Modern life is enveloped in scents, from aromatic candles to car air fresheners to old books. But a surprising number of people are plagued by being able to smell odors that don’t really exist. The inescapable whiff of smoke, rotten eggs, or other unpleasant stenches can be a debilitating experience, and now science is beginning to have an idea of just how common it is.
A new study published in JAMA Otolaryngology-Head and Neck Surgery this week and led by the National Institute on Deafness and Other Communication Disorders (NIDCD) looked at the phenomenon of "phantom" odors that have no obvious source.
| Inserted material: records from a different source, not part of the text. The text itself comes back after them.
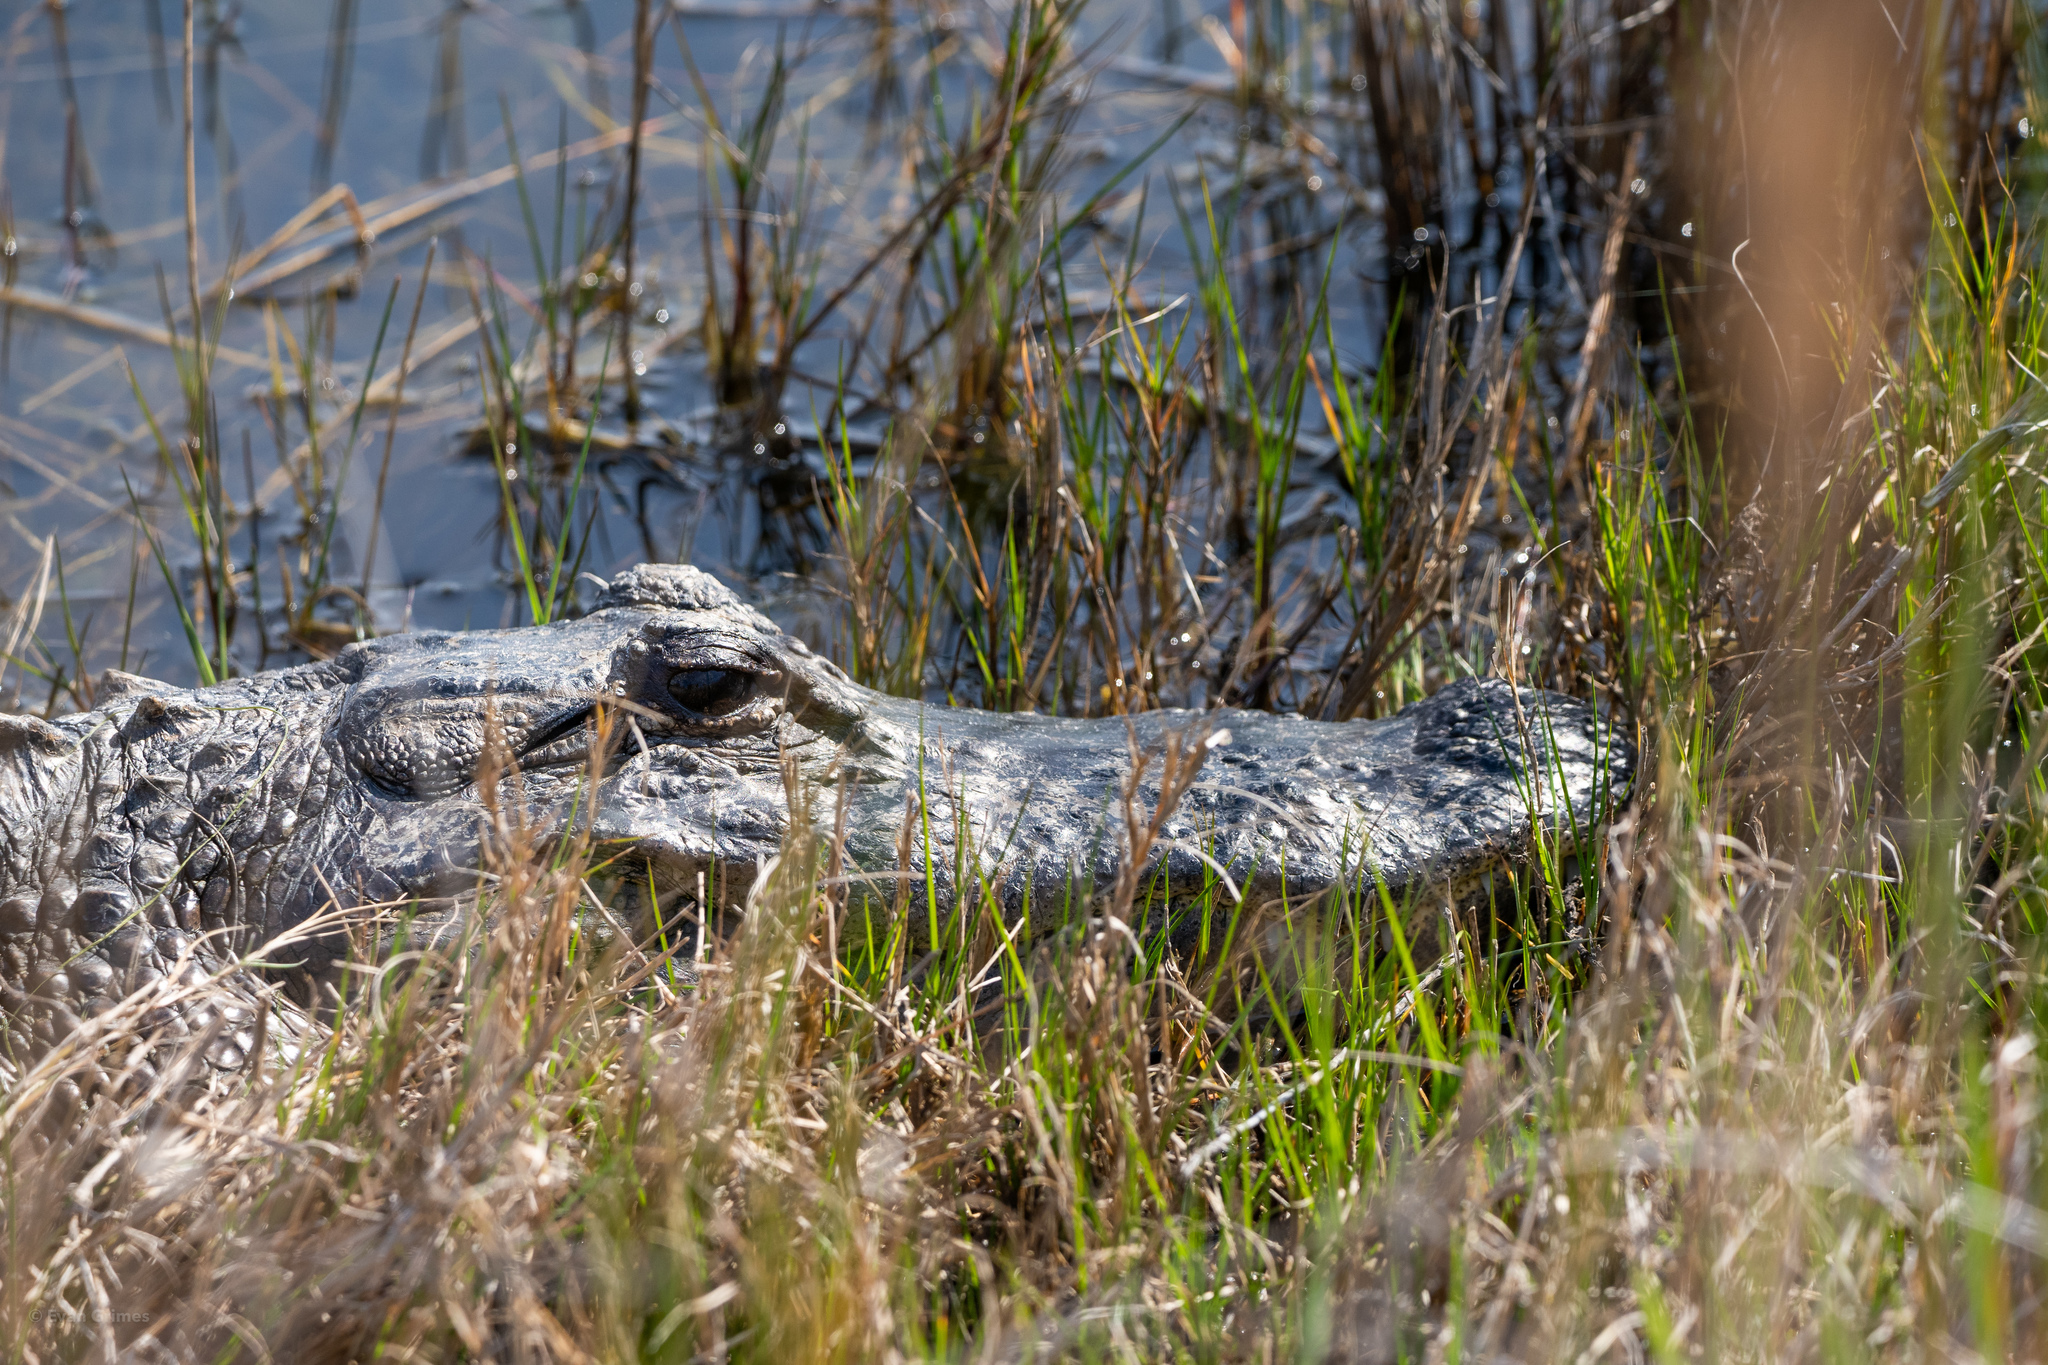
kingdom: Animalia
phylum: Chordata
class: Crocodylia
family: Alligatoridae
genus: Alligator
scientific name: Alligator mississippiensis
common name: American alligator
Data collected between 2011 and 2014 was taken from the National Health and Nutrition Examination Survey, with 7417 subjects aged 40 and over detailing their perception of phantom smells. Respondents were asked if they smelled an unpleasant, bad, or burning odor regardless of their location. Of the 7417 people polled, 534, or about 6.5 percent, reported sensing persistent smells undetected by anyone else in the vicinity.
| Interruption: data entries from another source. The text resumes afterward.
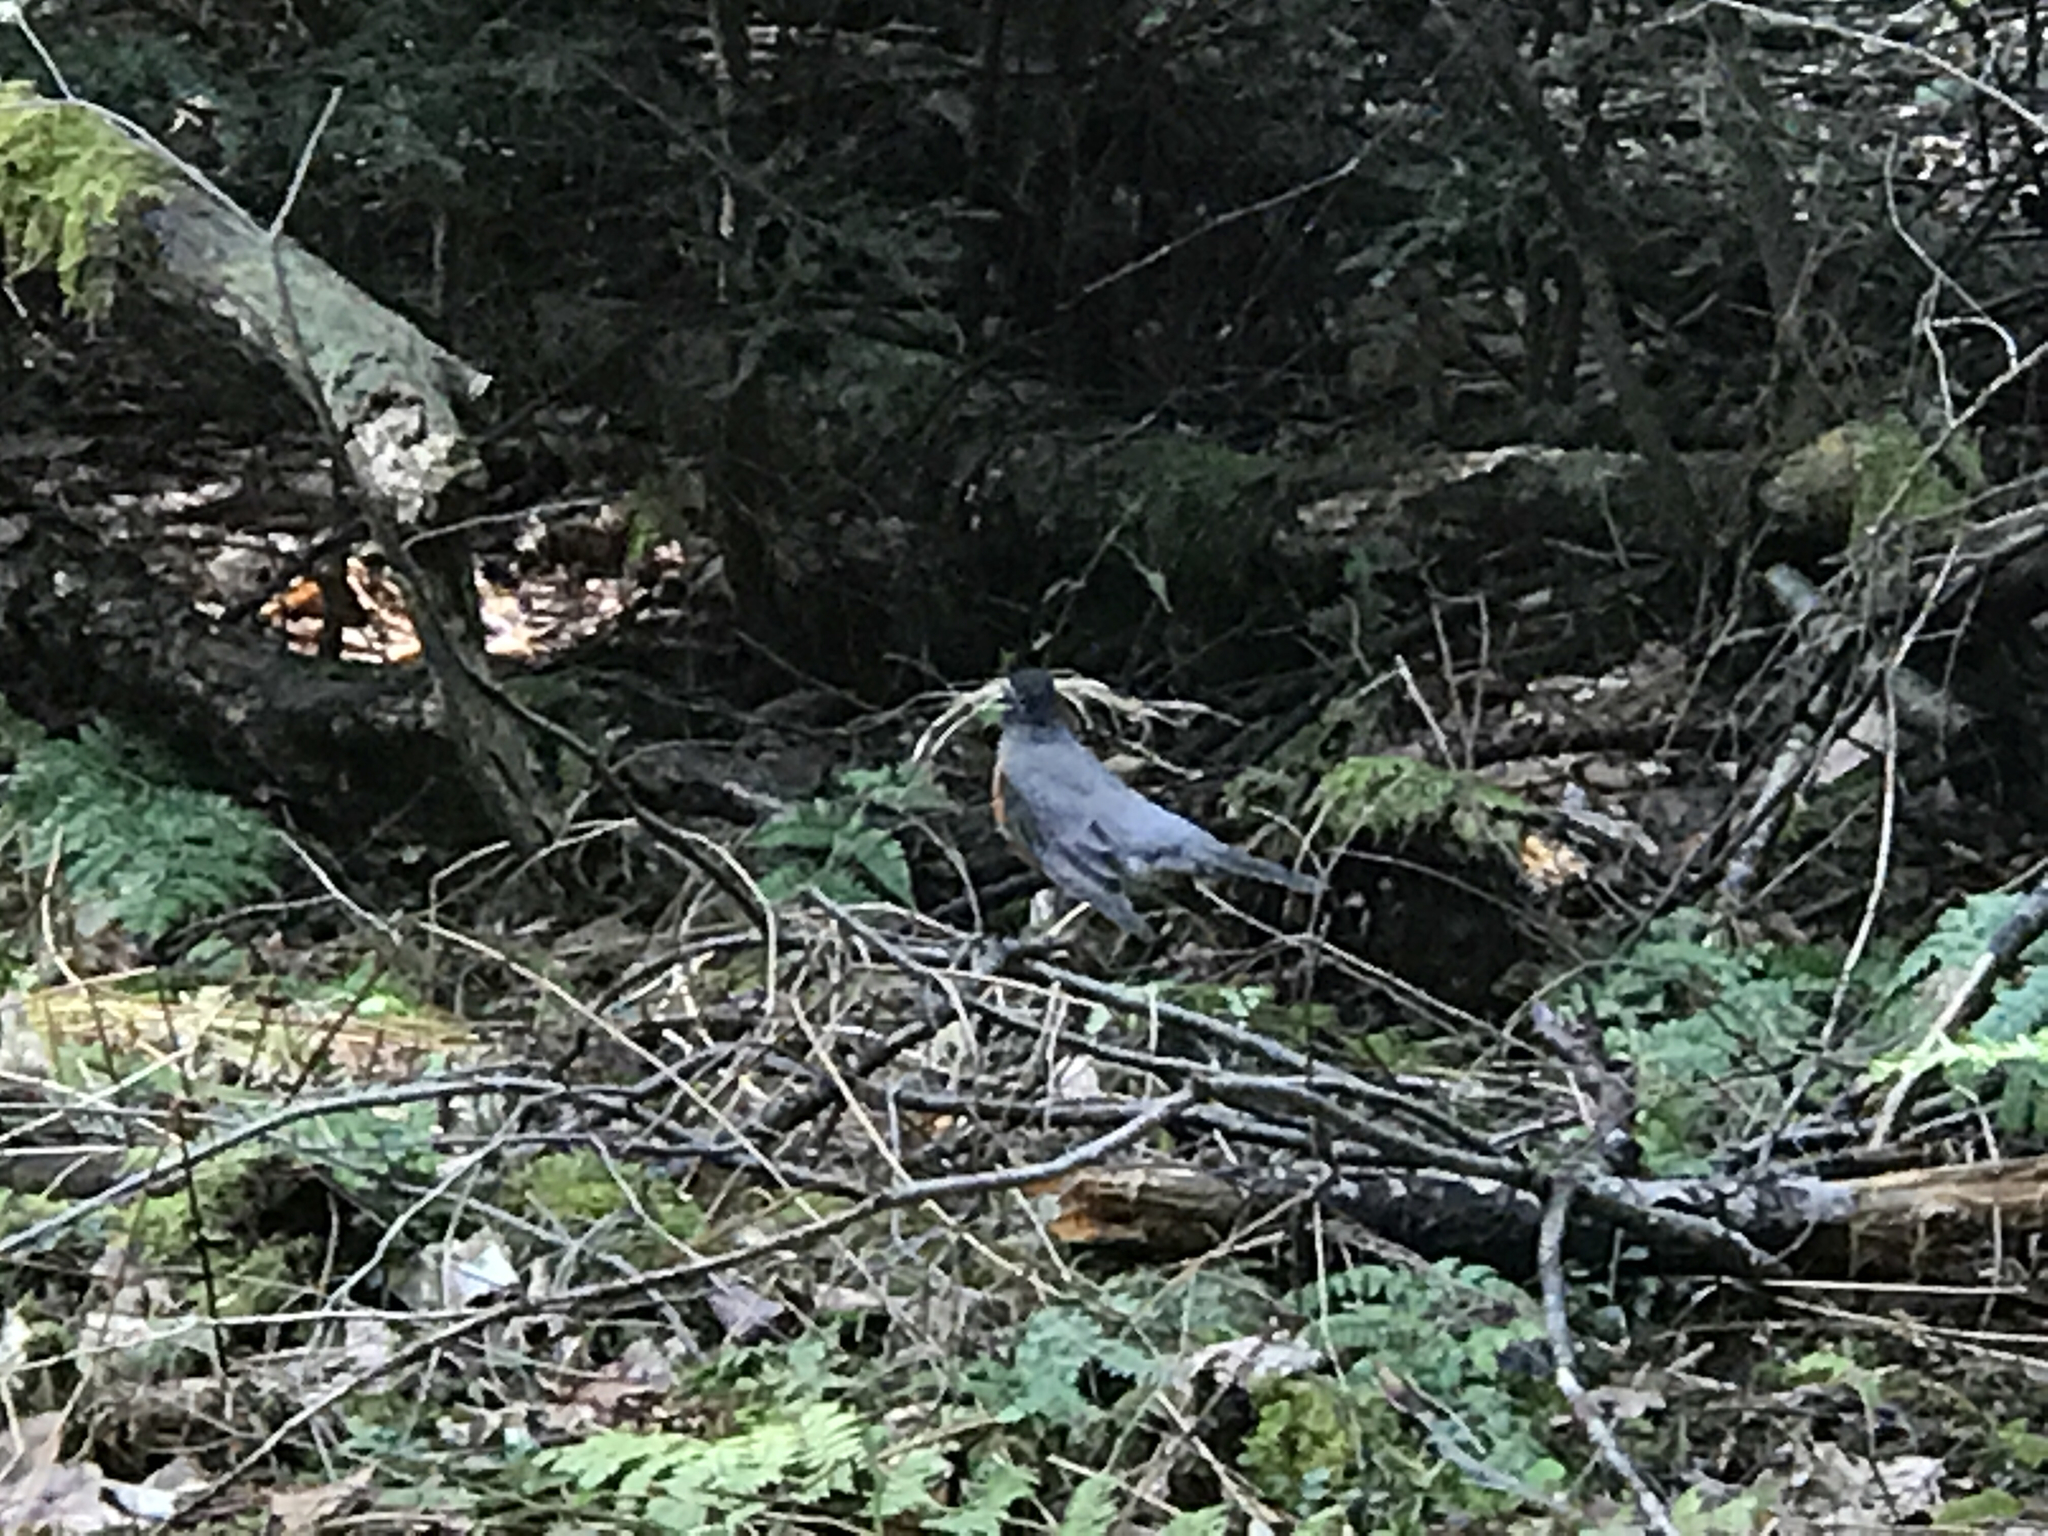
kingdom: Animalia
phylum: Chordata
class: Aves
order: Passeriformes
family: Turdidae
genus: Turdus
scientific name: Turdus migratorius
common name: American robin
Researchers also found a correlation between people detecting phantom smells and quality of life. Those who reported unexplained odors expressed an overall dissatisfaction with their mood and had trouble maintaining their weight. Twice as many women as men indicated they had a problem with such odors, though researchers aren't sure why.
The study also found a correlation between reports of this problem and a history of head injury, dry mouth, and overall poor health. It's possible medications used to treat chronic conditions, or environmental pollutants, could be factors, but more research needs to be done to make specific determinations.